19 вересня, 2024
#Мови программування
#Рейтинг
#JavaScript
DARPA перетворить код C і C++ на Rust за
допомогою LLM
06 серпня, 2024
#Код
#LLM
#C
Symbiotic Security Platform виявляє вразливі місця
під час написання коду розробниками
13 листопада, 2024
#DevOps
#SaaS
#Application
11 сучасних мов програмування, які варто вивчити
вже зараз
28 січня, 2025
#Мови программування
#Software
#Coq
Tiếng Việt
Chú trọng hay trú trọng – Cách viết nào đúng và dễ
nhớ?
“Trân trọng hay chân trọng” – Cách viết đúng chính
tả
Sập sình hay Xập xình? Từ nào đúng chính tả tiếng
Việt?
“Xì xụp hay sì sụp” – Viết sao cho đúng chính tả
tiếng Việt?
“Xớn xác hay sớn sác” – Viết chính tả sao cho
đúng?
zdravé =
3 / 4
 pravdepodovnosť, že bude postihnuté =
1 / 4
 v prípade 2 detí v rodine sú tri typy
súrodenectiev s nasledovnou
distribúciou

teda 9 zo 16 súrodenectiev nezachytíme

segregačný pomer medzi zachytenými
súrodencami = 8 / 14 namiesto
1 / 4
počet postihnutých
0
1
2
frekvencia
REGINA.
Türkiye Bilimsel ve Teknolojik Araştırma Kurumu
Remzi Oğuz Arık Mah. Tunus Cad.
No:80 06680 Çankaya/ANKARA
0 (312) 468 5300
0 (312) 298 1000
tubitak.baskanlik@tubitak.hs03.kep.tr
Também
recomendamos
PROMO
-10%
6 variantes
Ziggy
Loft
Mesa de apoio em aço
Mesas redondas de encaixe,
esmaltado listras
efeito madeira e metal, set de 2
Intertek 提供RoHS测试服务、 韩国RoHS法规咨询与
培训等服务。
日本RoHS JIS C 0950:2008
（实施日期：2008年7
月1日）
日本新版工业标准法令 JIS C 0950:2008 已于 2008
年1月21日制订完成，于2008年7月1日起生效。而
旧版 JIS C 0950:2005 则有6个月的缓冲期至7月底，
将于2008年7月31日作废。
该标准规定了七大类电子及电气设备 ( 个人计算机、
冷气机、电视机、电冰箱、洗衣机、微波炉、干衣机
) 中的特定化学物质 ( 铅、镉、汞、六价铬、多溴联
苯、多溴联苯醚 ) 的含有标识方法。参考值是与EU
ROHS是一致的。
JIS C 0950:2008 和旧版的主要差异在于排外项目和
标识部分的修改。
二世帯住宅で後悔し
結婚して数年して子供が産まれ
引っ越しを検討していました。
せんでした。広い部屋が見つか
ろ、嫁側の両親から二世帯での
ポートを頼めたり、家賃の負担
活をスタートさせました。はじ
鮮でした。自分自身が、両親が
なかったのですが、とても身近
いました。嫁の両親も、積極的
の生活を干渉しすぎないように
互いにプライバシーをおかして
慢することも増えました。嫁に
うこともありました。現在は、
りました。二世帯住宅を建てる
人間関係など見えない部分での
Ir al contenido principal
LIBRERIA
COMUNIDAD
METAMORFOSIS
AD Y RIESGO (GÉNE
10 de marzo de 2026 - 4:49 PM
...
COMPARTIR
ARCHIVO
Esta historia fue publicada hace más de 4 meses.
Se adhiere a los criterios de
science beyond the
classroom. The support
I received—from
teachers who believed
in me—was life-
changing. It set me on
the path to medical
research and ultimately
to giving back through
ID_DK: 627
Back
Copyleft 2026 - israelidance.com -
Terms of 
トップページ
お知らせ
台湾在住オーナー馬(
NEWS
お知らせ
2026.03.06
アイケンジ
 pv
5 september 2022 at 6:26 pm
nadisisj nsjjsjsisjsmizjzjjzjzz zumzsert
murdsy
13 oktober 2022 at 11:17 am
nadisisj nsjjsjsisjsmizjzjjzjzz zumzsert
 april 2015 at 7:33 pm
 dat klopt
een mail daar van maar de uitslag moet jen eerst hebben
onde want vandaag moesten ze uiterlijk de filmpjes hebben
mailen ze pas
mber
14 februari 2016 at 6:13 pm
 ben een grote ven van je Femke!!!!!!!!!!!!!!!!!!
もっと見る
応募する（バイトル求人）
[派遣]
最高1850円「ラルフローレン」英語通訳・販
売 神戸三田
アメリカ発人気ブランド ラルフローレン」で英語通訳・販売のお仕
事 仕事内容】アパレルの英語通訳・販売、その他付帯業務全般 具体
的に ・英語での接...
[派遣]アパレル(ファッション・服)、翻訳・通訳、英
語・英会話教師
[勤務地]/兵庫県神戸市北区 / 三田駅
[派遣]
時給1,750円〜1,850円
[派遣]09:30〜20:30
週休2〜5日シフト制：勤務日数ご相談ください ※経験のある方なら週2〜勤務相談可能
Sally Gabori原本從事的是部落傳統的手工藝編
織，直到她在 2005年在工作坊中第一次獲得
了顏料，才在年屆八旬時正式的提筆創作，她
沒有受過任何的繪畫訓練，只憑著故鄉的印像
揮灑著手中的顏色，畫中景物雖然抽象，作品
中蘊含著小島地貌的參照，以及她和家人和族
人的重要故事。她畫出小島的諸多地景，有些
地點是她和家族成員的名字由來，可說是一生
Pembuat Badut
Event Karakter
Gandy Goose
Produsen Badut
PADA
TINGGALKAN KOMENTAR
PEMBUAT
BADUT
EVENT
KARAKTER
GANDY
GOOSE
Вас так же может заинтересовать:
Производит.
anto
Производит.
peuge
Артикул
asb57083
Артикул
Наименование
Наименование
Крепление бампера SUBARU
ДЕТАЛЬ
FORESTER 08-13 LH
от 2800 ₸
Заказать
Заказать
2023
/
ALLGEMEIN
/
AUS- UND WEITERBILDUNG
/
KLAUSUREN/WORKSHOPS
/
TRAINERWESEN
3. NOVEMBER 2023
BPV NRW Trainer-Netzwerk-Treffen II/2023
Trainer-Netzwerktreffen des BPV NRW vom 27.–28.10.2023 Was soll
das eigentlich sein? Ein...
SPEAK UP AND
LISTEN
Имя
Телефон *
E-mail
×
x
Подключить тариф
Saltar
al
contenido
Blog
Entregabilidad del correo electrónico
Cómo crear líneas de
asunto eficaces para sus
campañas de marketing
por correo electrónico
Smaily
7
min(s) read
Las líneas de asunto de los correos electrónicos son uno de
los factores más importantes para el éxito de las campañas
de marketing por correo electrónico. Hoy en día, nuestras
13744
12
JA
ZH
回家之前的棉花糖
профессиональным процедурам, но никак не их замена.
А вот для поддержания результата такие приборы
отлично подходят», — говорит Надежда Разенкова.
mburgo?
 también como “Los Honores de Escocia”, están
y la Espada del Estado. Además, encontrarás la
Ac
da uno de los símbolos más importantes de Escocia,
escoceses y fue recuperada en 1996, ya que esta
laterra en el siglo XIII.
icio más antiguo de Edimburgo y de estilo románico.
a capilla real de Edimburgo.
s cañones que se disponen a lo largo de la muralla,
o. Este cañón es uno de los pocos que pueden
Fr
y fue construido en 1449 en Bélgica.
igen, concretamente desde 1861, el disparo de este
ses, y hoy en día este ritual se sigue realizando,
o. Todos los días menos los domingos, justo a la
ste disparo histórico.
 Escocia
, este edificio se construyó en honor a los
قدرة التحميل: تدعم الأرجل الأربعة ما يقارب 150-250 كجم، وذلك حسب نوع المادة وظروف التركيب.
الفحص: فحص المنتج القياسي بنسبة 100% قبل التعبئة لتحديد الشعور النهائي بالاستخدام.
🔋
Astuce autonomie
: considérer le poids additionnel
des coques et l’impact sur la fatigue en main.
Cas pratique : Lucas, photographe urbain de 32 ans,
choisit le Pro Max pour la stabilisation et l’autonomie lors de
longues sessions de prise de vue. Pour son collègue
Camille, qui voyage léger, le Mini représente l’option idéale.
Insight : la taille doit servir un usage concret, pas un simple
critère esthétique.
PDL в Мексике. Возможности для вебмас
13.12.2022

- What is being asked: Can you render the material from its start through the line containing "#Application" as a Markdown table with the columns Row and Line, numbering each row and leaving out blank lines?

- Expected answer:
| Row | Line |
|---|---|
| 1 | 19 вересня, 2024 |
| 2 | #Мови программування |
| 3 | #Рейтинг |
| 4 | #JavaScript |
| 5 | DARPA перетворить код C і C++ на Rust за |
| 6 | допомогою LLM |
| 7 | 06 серпня, 2024 |
| 8 | #Код |
| 9 | #LLM |
| 10 | #C |
| 11 | Symbiotic Security Platform виявляє вразливі місця |
| 12 | під час написання коду розробниками |
| 13 | 13 листопада, 2024 |
| 14 | #DevOps |
| 15 | #SaaS |
| 16 | #Application |